Policymakers should treat market integration as central to women’s enterprise policy. Women entrepreneurs should not be viewed only as borrowers. They are producers, traders, service providers and contributors to local economic resilience.

The Open Network for Digital Commerce is a useful step towards reducing dependence on large platforms and widening digital trade. Its impact, however, will depend on last-mile coordination. Women entrepreneurs need onboarding support, digital literacy, payment confidence, logistics assistance and dispute resolution mechanisms that they can actually use.

Digital platforms also have responsibilities. Inclusive design cannot stop at simplified registration. Interfaces must support conversation, peer validation, community-based discovery and direct buyer engagement. For micro-enterprises, trust is not a decorative feature. It is the operating system.

Civil society organisations and NGOs can bridge the final gap. They can provide digital training, help with cataloguing, support collective selling, and build confidence in payments and fulfilment.
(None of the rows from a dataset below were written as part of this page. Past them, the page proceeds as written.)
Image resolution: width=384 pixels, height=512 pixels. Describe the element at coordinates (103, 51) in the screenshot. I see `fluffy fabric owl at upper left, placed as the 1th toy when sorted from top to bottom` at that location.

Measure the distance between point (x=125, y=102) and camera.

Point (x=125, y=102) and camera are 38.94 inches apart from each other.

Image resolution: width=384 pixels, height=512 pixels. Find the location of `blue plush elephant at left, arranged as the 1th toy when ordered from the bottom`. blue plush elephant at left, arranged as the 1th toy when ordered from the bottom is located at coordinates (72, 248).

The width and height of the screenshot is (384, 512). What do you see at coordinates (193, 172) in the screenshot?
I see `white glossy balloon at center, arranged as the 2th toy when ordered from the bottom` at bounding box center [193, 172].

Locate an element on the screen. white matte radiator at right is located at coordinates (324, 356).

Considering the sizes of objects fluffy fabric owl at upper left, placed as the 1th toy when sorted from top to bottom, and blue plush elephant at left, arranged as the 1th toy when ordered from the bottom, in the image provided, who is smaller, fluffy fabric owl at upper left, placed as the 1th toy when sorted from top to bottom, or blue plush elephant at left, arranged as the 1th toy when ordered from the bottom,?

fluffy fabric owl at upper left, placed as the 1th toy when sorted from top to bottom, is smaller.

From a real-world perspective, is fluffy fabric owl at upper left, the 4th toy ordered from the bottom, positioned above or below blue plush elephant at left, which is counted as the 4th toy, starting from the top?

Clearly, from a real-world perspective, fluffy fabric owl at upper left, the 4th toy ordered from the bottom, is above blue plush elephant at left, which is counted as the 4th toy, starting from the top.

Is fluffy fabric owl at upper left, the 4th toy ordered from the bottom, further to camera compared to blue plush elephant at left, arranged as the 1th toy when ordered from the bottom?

Their role is especially important where formal institutions have weak reach.

Social commerce succeeds because it does not replace human connections. It expands them. It turns local trust into wider market access. For women micro-entrepreneurs, that can mean the shift from subsistence to stability, and from survival to growth.

Credit remains necessary. Connectivity remains necessary. But neither is sufficient. Women-led micro-enterprises need markets that recognise how they actually operate. Social commerce offers one credible path.

Ashish Desai is an Associate Professor of Information Management and Analytics at the S.P. Jain Institute of Management & Research (SPJIMR), Mumbai.